WORK TASK => Please transcribe the text that follows each picture in all of the entries below, keeping every line and character as it appears. Leave the pictures out of your answer.
◇ ◇ ◇ ◇
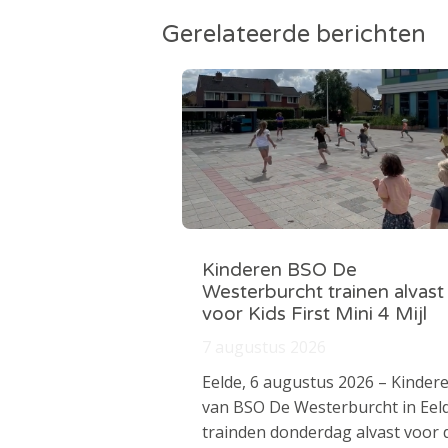
Gerelateerde berichten
Kinderen BSO De
Westerburcht trainen alvast
voor Kids First Mini 4 Mijl
7 augustus 2026
Eelde, 6 augustus 2026 – Kinder
van BSO De Westerburcht in Eel
trainden donderdag alvast voor 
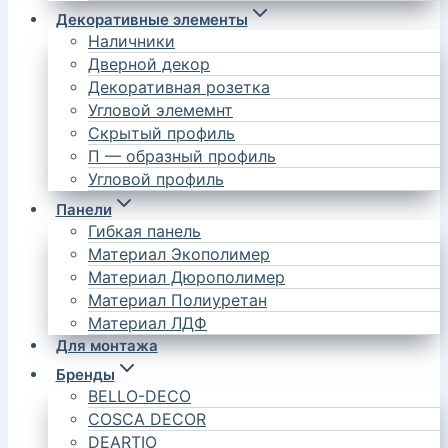
Декоративные элементы
Наличники
Дверной декор
Декоративная розетка
Угловой элемемнт
Скрытый профиль
П — образный профиль
Угловой профиль
Панели
Гибкая панель
Материал Экополимер
Материал Дюрополимер
Материал Полиуретан
Материал ЛДФ
Для монтажа
Бренды
BELLO-DECO
COSCA DECOR
DEARTIO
◇ ◇ ◇ ◇
EXPECTED ANSWER =>
Gerelateerde berichten
Kinderen BSO De
Westerburcht trainen alvast
voor Kids First Mini 4 Mijl
7 augustus 2026
Eelde, 6 augustus 2026 – Kinder
van BSO De Westerburcht in Eel
trainden donderdag alvast voor 
Декоративные элементы
Наличники
Дверной декор
Декоративная розетка
Угловой элемемнт
Скрытый профиль
П — образный профиль
Угловой профиль
Панели
Гибкая панель
Материал Экополимер
Материал Дюрополимер
Материал Полиуретан
Материал ЛДФ
Для монтажа
Бренды
BELLO-DECO
COSCA DECOR
DEARTIO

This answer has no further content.